**Text excerpt:**
+ + + + + + +
The Fear of Commitment


What is it that causes us to fear committing? Teal Swan suggests it arises from the desire to be free as commitment is felt to be confining. This may have its roots in a child hood where we were made to grow up too quickly and were overwhelmed by expectations and control by our care givers. The only way we could be manage this was to seek freedom from this control, which may often have manifest as a freezing and denial of our feelings. As adults we have learnt not to feel and to freeze when confronted with any struggle. Seeing relationship or commitment as a source of entrapment we step back from committing. 

To overcome the fear of commitment Teal Swan gives nine points which point towards living with a greater self-awareness, care for ourselves and making a conscious choice now about how to act. 


Exploring commitment

Earlier this week a friend sent me a few videos by Teal Swan on relationship and fear of commitment. This was very apposite as we had dated some years back and both pulled back when we were at a point where it might have gone deeper! It’s been a while since I watched any of her talks and I really enjoyed hearing her perspective again on this. As I listened I recognised a dynamic of my own – the pulling away from fully committing to a thing out of the desire to be free. The desire to be free seems to be a good thing, but it can paradoxically lead to a feeling of not fully living my life as I hold back from fully entering into whatever it is that I am doing for fear it will overwhelm me. 

How this plays out for me showed up in my approach to writing essays at University. I used to hate the idea of having to write an essay plan before writing, preferring the freedom of being able to start writing and going where the ideas took me. Whilst this gave a sense of freedom from the constraint of having to create a plan it meant I never really had a clear structure to what I was writing and could actually loose the focus of my argument rather than clarify it. The same was true of exams, going straight in rather than spending some time writing out a plan before starting to answer the questions, with the result that I did not have a clear overview of how to use the time in the exam or clearly answer each question.
+ + + + + + +
**Recorded information:**
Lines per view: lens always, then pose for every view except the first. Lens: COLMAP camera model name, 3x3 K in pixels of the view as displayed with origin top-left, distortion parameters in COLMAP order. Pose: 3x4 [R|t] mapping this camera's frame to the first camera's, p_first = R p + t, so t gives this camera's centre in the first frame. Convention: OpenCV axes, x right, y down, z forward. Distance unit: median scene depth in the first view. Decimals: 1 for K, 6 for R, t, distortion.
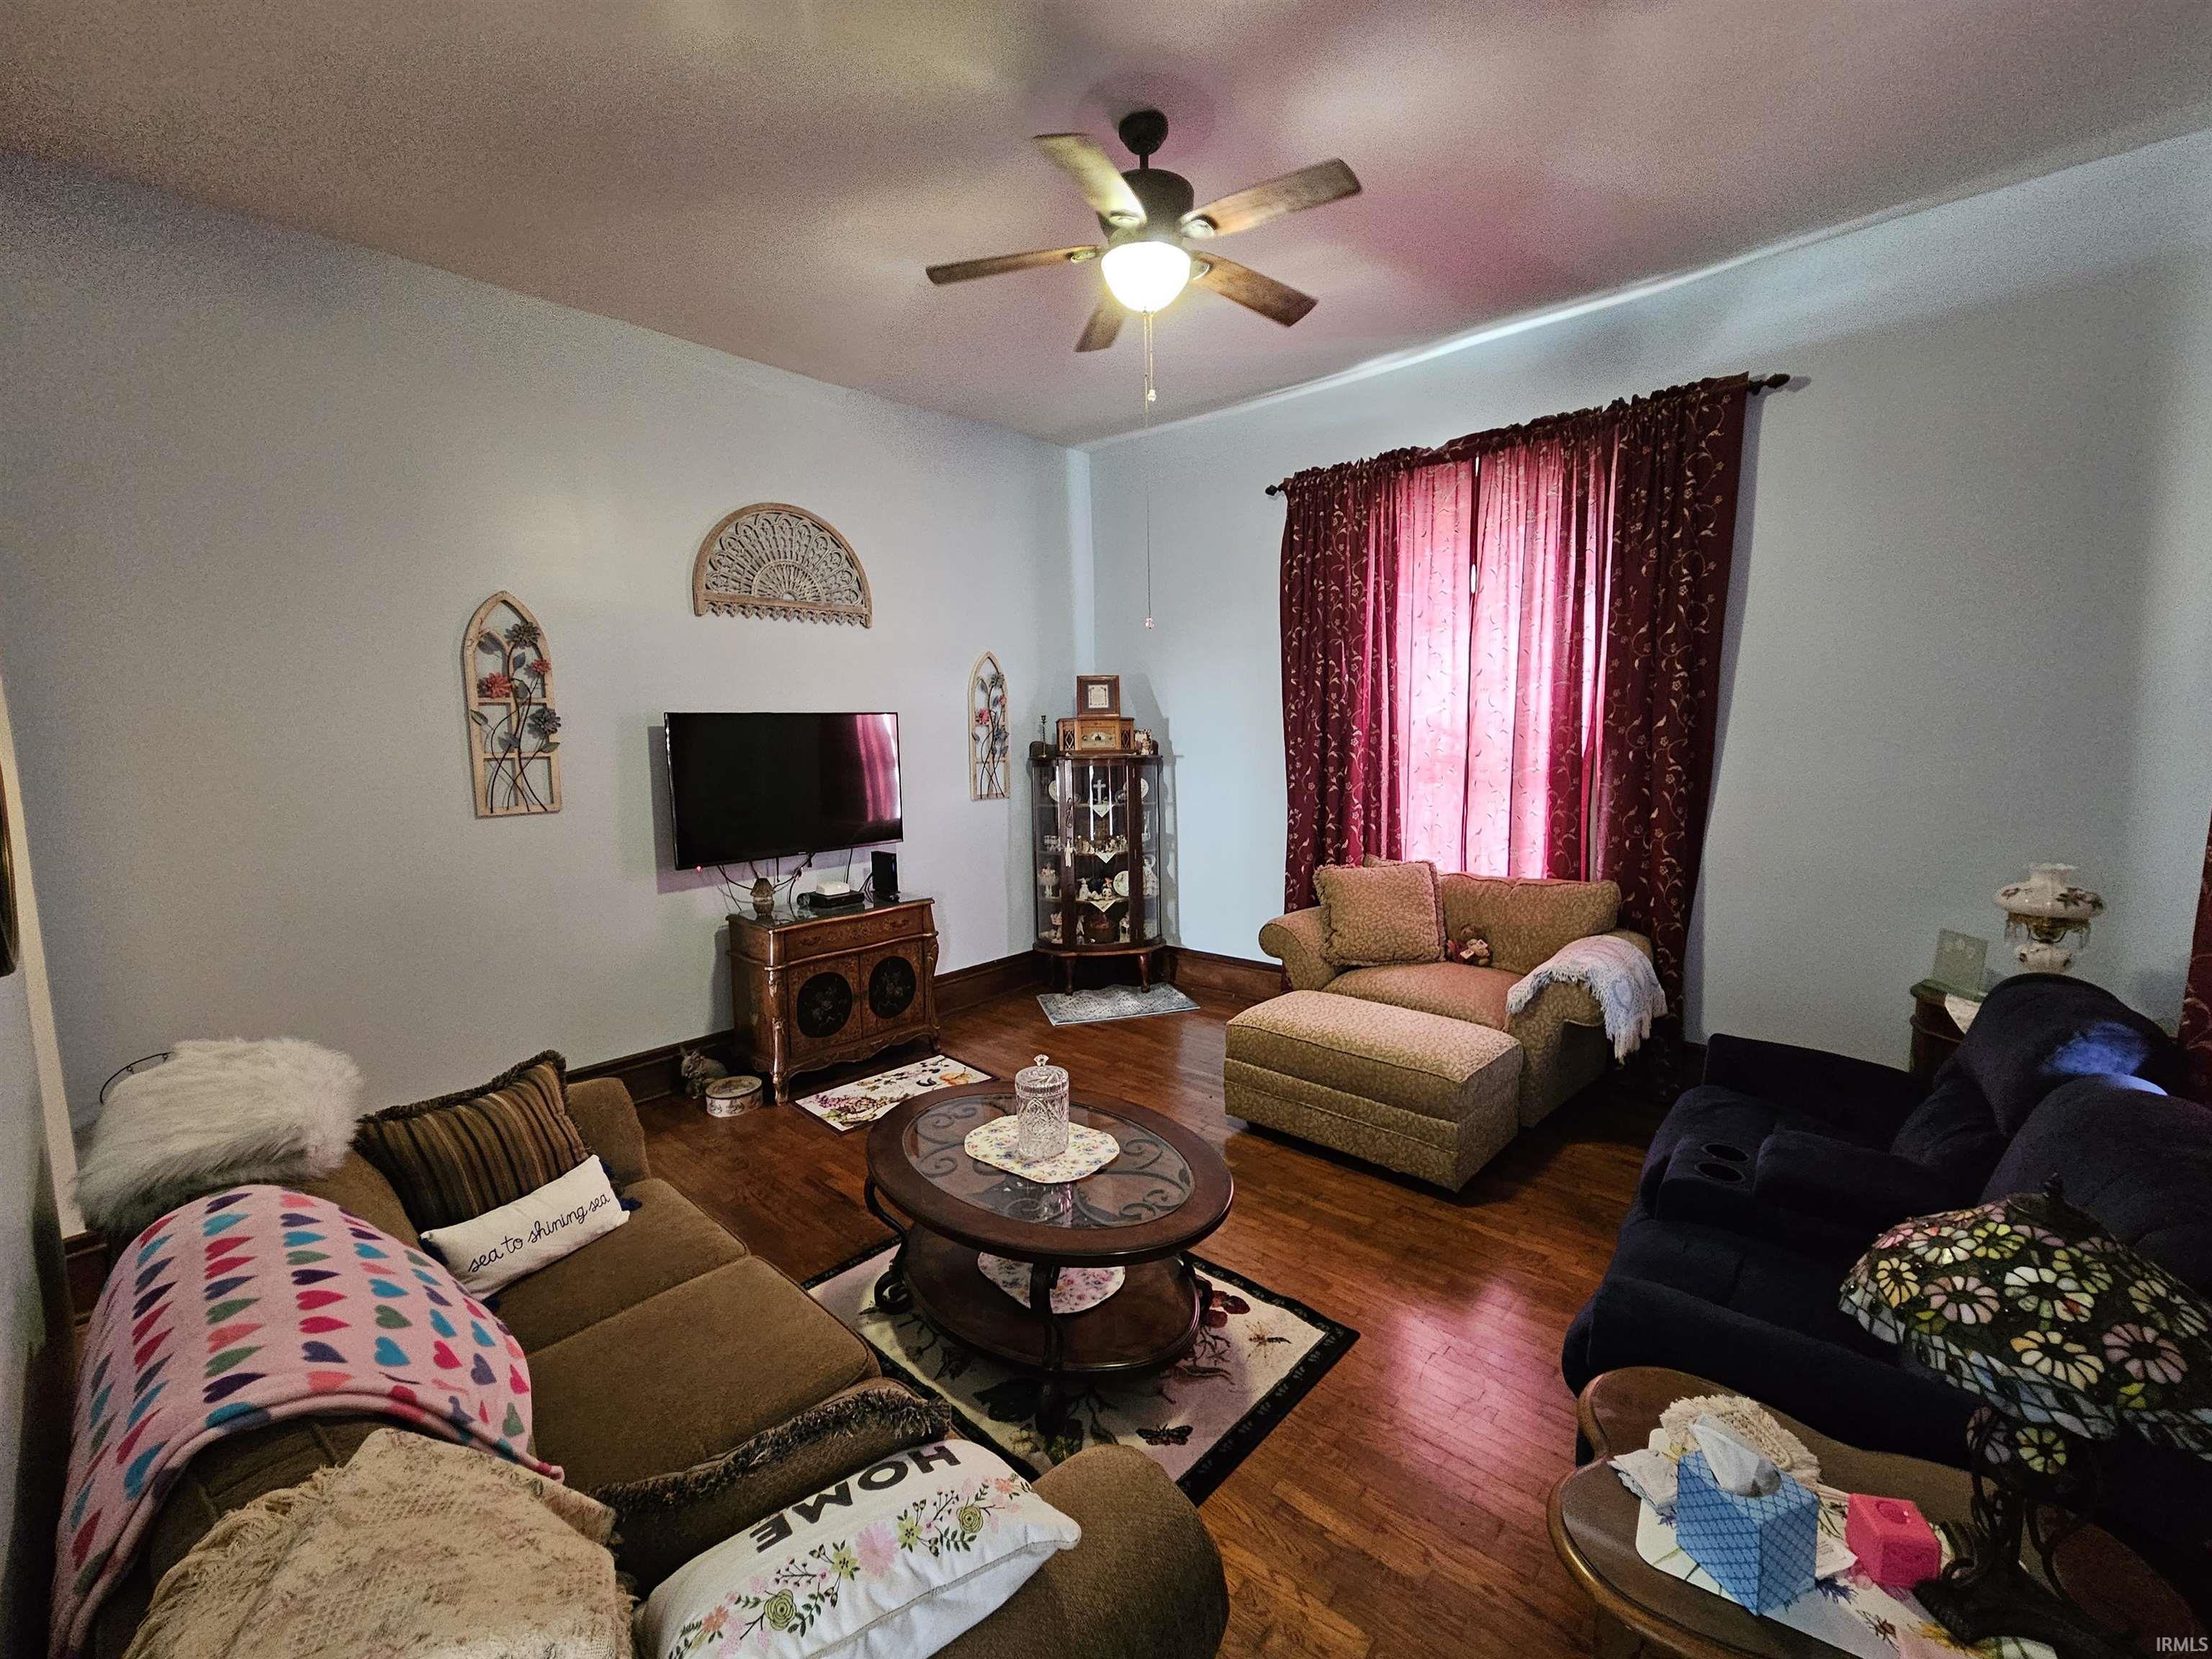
+ + + + + + +
**Work task:**
Continue the piece on the fear of commitment, starting after its final sentence about exams. The data above is separate material and has no connection to the text on fear of commitment.

**Output below:**
I was talking about this recently with a friend who in contrast used always to write an essay plan, and consistently got top marks as he was able to clarify his argument and know what it was he wanted to say. Interestingly, in his life now he is very good at focusing on his intentions, writing a plan for the year or for a task and seeing it through. 

This avoidance of wanting to plan now manifests in my work through resisting writing out a plan for the day or for a project and instead wanting to be spontaneous in how I work. The result is that I often come to the end of the day without having focused on my core objectives and only realise too late that I have not made time for the things that most needed doing that day (the lateness of this email being an example!), or come to the end of the end of the year only to see I have not moved forward with my plans or projects. 

A talk I listened to recently described how the military plan a mission, working back from the final objective, looking at each stage that needs to happen just before the following stage, until they are back to the present moment, with an outline of all the steps needed to get to the final objective. They then focus on the step needed right now that will take them in the direction of their objective, rather than having a vague idea of what it is they want to finally achieve and taking random actions to try and get there. My approach of wanting the freedom of spontaneity results instead in a lack of clear objectives as I make erratic moves forward with my plans, and often find myself a year latter still wishing for the same objective.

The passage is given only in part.